◆ DATA FOR THE TASK
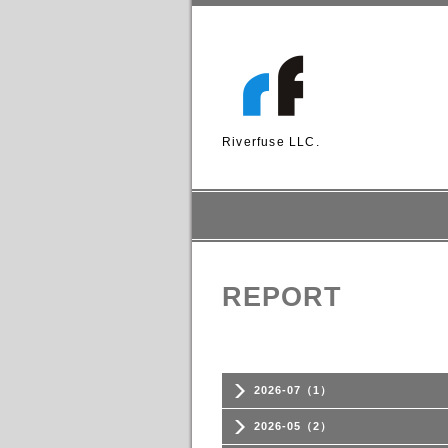
Riverfuse LLC.
REPORT
2026-07（1）
2026-05（2）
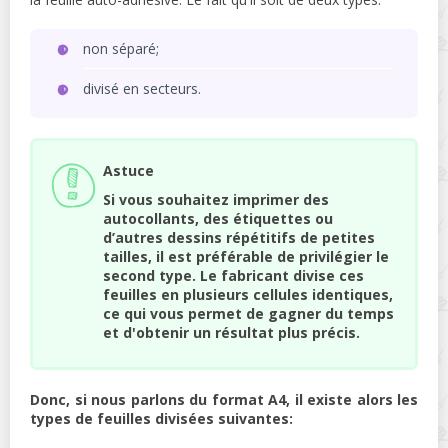
non séparé;
divisé en secteurs.
Astuce
Si vous souhaitez imprimer des
autocollants, des étiquettes ou
d’autres dessins répétitifs de petites
tailles, il est préférable de privilégier le
second type. Le fabricant divise ces
feuilles en plusieurs cellules identiques,
ce qui vous permet de gagner du temps
et d'obtenir un résultat plus précis.
Donc, si nous parlons du format A4, il existe alors les
types de feuilles divisées suivantes:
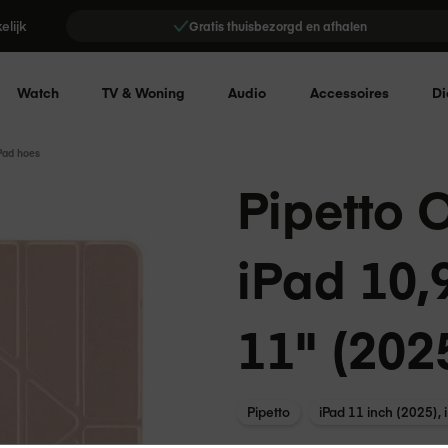
elijk
Gratis thuisbezorgd en afhalen
Watch
TV & Woning
Audio
Accessoires
Di
Pad hoes
Pipetto 
iPad 10,
11" (202
Pipetto
iPad 11 inch (2025), 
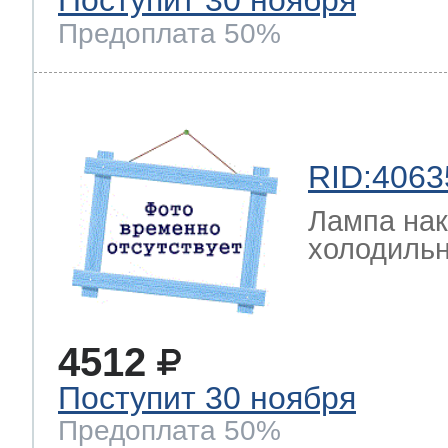
Поступит 30 ноября
Предоплата 50%
RID:4063
Лампа на
холодильн
4512
Поступит 30 ноября
Предоплата 50%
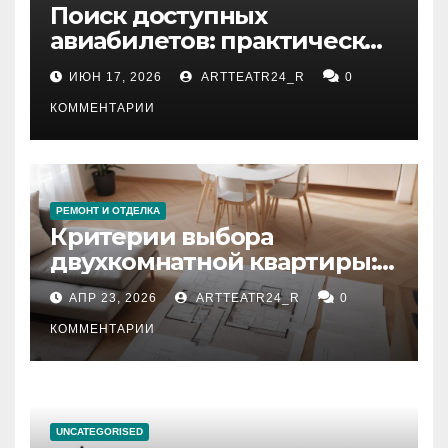
Поиск доступных
авиабилетов: практические
рекомендации
ИЮН 17, 2026
ARTTEATR24_R
0
КОММЕНТАРИИ
РЕМОНТ И ОТДЕЛКА
Критерии выбора
двухкомнатной квартиры:
планировка, площадь,
АПР 23, 2026
ARTTEATR24_R
0
состояние и документация
КОММЕНТАРИИ
UNCATEGORISED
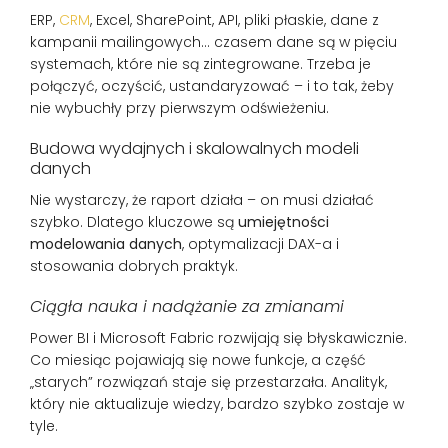
ERP,
CRM
, Excel, SharePoint, API, pliki płaskie, dane z
kampanii mailingowych… czasem dane są w pięciu
systemach, które nie są zintegrowane. Trzeba je
połączyć, oczyścić, ustandaryzować – i to tak, żeby
nie wybuchły przy pierwszym odświeżeniu.
Budowa wydajnych i skalowalnych modeli
danych
Nie wystarczy, że raport działa – on musi działać
szybko. Dlatego kluczowe są
umiejętności
modelowania danych
, optymalizacji DAX-a i
stosowania dobrych praktyk.
Ciągła nauka i nadążanie za zmianami
Power BI i Microsoft Fabric rozwijają się błyskawicznie.
Co miesiąc pojawiają się nowe funkcje, a część
„starych” rozwiązań staje się przestarzała. Analityk,
który nie aktualizuje wiedzy, bardzo szybko zostaje w
tyle.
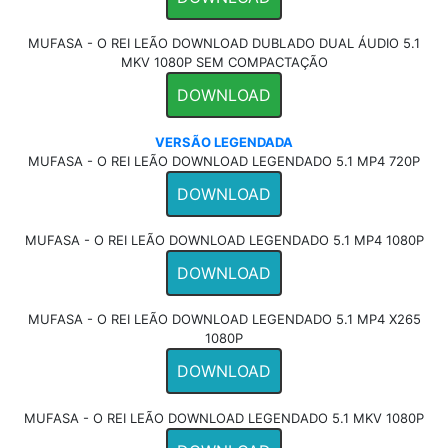
MUFASA - O REI LEÃO DOWNLOAD DUBLADO DUAL ÁUDIO 5.1
MKV 1080P SEM COMPACTAÇÃO
DOWNLOAD
VERSÃO LEGENDADA
MUFASA - O REI LEÃO DOWNLOAD LEGENDADO 5.1 MP4 720P
DOWNLOAD
MUFASA - O REI LEÃO DOWNLOAD LEGENDADO 5.1 MP4 1080P
DOWNLOAD
MUFASA - O REI LEÃO DOWNLOAD LEGENDADO 5.1 MP4 X265
1080P
DOWNLOAD
MUFASA - O REI LEÃO DOWNLOAD LEGENDADO 5.1 MKV 1080P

◆ WHAT IS NEEDED
Return each line from the data where the string "LEÃO" can be found.

◆ ANSWER SPACE
MUFASA - O REI LEÃO DOWNLOAD DUBLADO DUAL ÁUDIO 5.1
MUFASA - O REI LEÃO DOWNLOAD LEGENDADO 5.1 MP4 720P
MUFASA - O REI LEÃO DOWNLOAD LEGENDADO 5.1 MP4 1080P
MUFASA - O REI LEÃO DOWNLOAD LEGENDADO 5.1 MP4 X265
MUFASA - O REI LEÃO DOWNLOAD LEGENDADO 5.1 MKV 1080P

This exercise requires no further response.